--- TASK BRIEF ---
Take the records below and set down exactly the lines from the one with "- Extracts over" to the one with "- 2025-06-13 14:00:19 | PoX Contract", ends included; do not copy the pictures.

--- MATERIALS PROVIDED ---
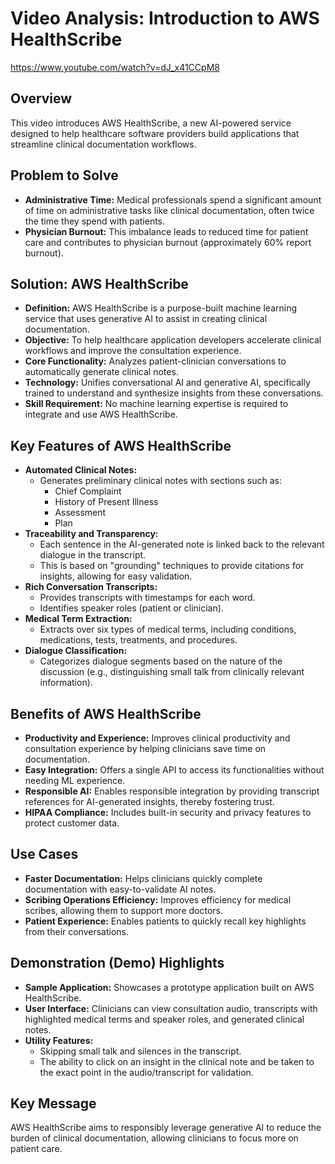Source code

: # Video Analysis: Introduction to AWS HealthScribe

https://www.youtube.com/watch?v=dJ_x41CCpM8

## Overview

This video introduces AWS HealthScribe, a new AI-powered service designed to help healthcare software providers build applications that streamline clinical documentation workflows.

## Problem to Solve

- **Administrative Time:** Medical professionals spend a significant amount of time on administrative tasks like clinical documentation, often twice the time they spend with patients.
- **Physician Burnout:** This imbalance leads to reduced time for patient care and contributes to physician burnout (approximately 60% report burnout).

## Solution: AWS HealthScribe

- **Definition:** AWS HealthScribe is a purpose-built machine learning service that uses generative AI to assist in creating clinical documentation.
- **Objective:** To help healthcare application developers accelerate clinical workflows and improve the consultation experience.
- **Core Functionality:** Analyzes patient-clinician conversations to automatically generate clinical notes.
- **Technology:** Unifies conversational AI and generative AI, specifically trained to understand and synthesize insights from these conversations.
- **Skill Requirement:** No machine learning expertise is required to integrate and use AWS HealthScribe.

## Key Features of AWS HealthScribe

- **Automated Clinical Notes:**
  - Generates preliminary clinical notes with sections such as:
    - Chief Complaint
    - History of Present Illness
    - Assessment
    - Plan
- **Traceability and Transparency:**
  - Each sentence in the AI-generated note is linked back to the relevant dialogue in the transcript.
  - This is based on "grounding" techniques to provide citations for insights, allowing for easy validation.
- **Rich Conversation Transcripts:**
  - Provides transcripts with timestamps for each word.
  - Identifies speaker roles (patient or clinician).
- **Medical Term Extraction:**
  - Extracts over six types of medical terms, including conditions, medications, tests, treatments, and procedures.
- **Dialogue Classification:**
  - Categorizes dialogue segments based on the nature of the discussion (e.g., distinguishing small talk from clinically relevant information).

## Benefits of AWS HealthScribe

- **Productivity and Experience:** Improves clinical productivity and consultation experience by helping clinicians save time on documentation.
- **Easy Integration:** Offers a single API to access its functionalities without needing ML experience.
- **Responsible AI:** Enables responsible integration by providing transcript references for AI-generated insights, thereby fostering trust.
- **HIPAA Compliance:** Includes built-in security and privacy features to protect customer data.

## Use Cases

- **Faster Documentation:** Helps clinicians quickly complete documentation with easy-to-validate AI notes.
- **Scribing Operations Efficiency:** Improves efficiency for medical scribes, allowing them to support more doctors.
- **Patient Experience:** Enables patients to quickly recall key highlights from their conversations.

## Demonstration (Demo) Highlights

- **Sample Application:** Showcases a prototype application built on AWS HealthScribe.
- **User Interface:** Clinicians can view consultation audio, transcripts with highlighted medical terms and speaker roles, and generated clinical notes.
- **Utility Features:**
  - Skipping small talk and silences in the transcript.
  - The ability to click on an insight in the clinical note and be taken to the exact point in the audio/transcript for validation.

## Key Message

AWS HealthScribe aims to responsibly leverage generative AI to reduce the burden of clinical documentation, allowing clinicians to focus more on patient care.

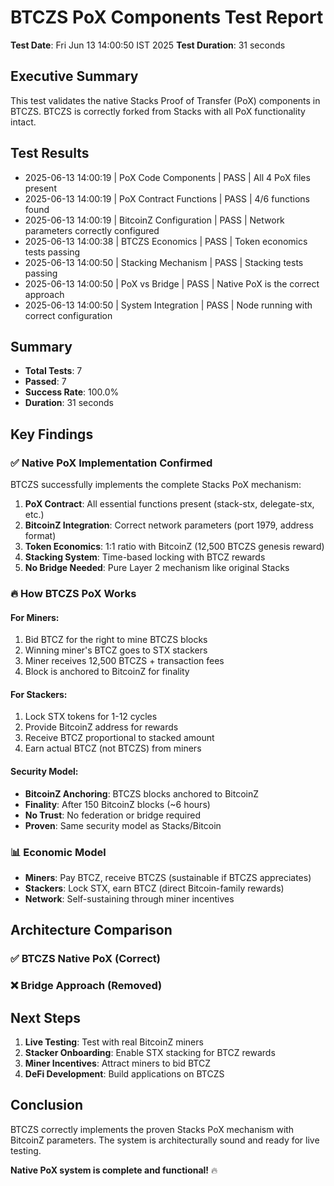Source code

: # BTCZS PoX Components Test Report

**Test Date**: Fri Jun 13 14:00:50 IST 2025
**Test Duration**: 31 seconds

## Executive Summary
This test validates the native Stacks Proof of Transfer (PoX) components in BTCZS.
BTCZS is correctly forked from Stacks with all PoX functionality intact.

## Test Results

- 2025-06-13 14:00:19 | PoX Code Components | PASS | All 4 PoX files present
- 2025-06-13 14:00:19 | PoX Contract Functions | PASS | 4/6 functions found
- 2025-06-13 14:00:19 | BitcoinZ Configuration | PASS | Network parameters correctly configured
- 2025-06-13 14:00:38 | BTCZS Economics | PASS | Token economics tests passing
- 2025-06-13 14:00:50 | Stacking Mechanism | PASS | Stacking tests passing
- 2025-06-13 14:00:50 | PoX vs Bridge | PASS | Native PoX is the correct approach
- 2025-06-13 14:00:50 | System Integration | PASS | Node running with correct configuration

## Summary
- **Total Tests**: 7
- **Passed**: 7
- **Success Rate**: 100.0%
- **Duration**: 31 seconds

## Key Findings

### ✅ Native PoX Implementation Confirmed
BTCZS successfully implements the complete Stacks PoX mechanism:

1. **PoX Contract**: All essential functions present (stack-stx, delegate-stx, etc.)
2. **BitcoinZ Integration**: Correct network parameters (port 1979, address format)
3. **Token Economics**: 1:1 ratio with BitcoinZ (12,500 BTCZS genesis reward)
4. **Stacking System**: Time-based locking with BTCZ rewards
5. **No Bridge Needed**: Pure Layer 2 mechanism like original Stacks

### 🔥 How BTCZS PoX Works

#### For Miners:
1. Bid BTCZ for the right to mine BTCZS blocks
2. Winning miner's BTCZ goes to STX stackers
3. Miner receives 12,500 BTCZS + transaction fees
4. Block is anchored to BitcoinZ for finality

#### For Stackers:
1. Lock STX tokens for 1-12 cycles
2. Provide BitcoinZ address for rewards
3. Receive BTCZ proportional to stacked amount
4. Earn actual BTCZ (not BTCZS) from miners

#### Security Model:
- **BitcoinZ Anchoring**: BTCZS blocks anchored to BitcoinZ
- **Finality**: After 150 BitcoinZ blocks (~6 hours)
- **No Trust**: No federation or bridge required
- **Proven**: Same security model as Stacks/Bitcoin

### 📊 Economic Model
- **Miners**: Pay BTCZ, receive BTCZS (sustainable if BTCZS appreciates)
- **Stackers**: Lock STX, earn BTCZ (direct Bitcoin-family rewards)
- **Network**: Self-sustaining through miner incentives

## Architecture Comparison

### ✅ BTCZS Native PoX (Correct)


### ❌ Bridge Approach (Removed)


## Next Steps
1. **Live Testing**: Test with real BitcoinZ miners
2. **Stacker Onboarding**: Enable STX stacking for BTCZ rewards
3. **Miner Incentives**: Attract miners to bid BTCZ
4. **DeFi Development**: Build applications on BTCZS

## Conclusion
BTCZS correctly implements the proven Stacks PoX mechanism with BitcoinZ parameters.
The system is architecturally sound and ready for live testing.

**Native PoX system is complete and functional!** 🔥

--- ANSWER ---
  - Extracts over six types of medical terms, including conditions, medications, tests, treatments, and procedures.
- **Dialogue Classification:**
  - Categorizes dialogue segments based on the nature of the discussion (e.g., distinguishing small talk from clinically relevant information).

## Benefits of AWS HealthScribe

- **Productivity and Experience:** Improves clinical productivity and consultation experience by helping clinicians save time on documentation.
- **Easy Integration:** Offers a single API to access its functionalities without needing ML experience.
- **Responsible AI:** Enables responsible integration by providing transcript references for AI-generated insights, thereby fostering trust.
- **HIPAA Compliance:** Includes built-in security and privacy features to protect customer data.

## Use Cases

- **Faster Documentation:** Helps clinicians quickly complete documentation with easy-to-validate AI notes.
- **Scribing Operations Efficiency:** Improves efficiency for medical scribes, allowing them to support more doctors.
- **Patient Experience:** Enables patients to quickly recall key highlights from their conversations.

## Demonstration (Demo) Highlights

- **Sample Application:** Showcases a prototype application built on AWS HealthScribe.
- **User Interface:** Clinicians can view consultation audio, transcripts with highlighted medical terms and speaker roles, and generated clinical notes.
- **Utility Features:**
  - Skipping small talk and silences in the transcript.
  - The ability to click on an insight in the clinical note and be taken to the exact point in the audio/transcript for validation.

## Key Message

AWS HealthScribe aims to responsibly leverage generative AI to reduce the burden of clinical documentation, allowing clinicians to focus more on patient care.

Source code

: # BTCZS PoX Components Test Report

**Test Date**: Fri Jun 13 14:00:50 IST 2025
**Test Duration**: 31 seconds

## Executive Summary
This test validates the native Stacks Proof of Transfer (PoX) components in BTCZS.
BTCZS is correctly forked from Stacks with all PoX functionality intact.

## Test Results

- 2025-06-13 14:00:19 | PoX Code Components | PASS | All 4 PoX files present
- 2025-06-13 14:00:19 | PoX Contract Functions | PASS | 4/6 functions found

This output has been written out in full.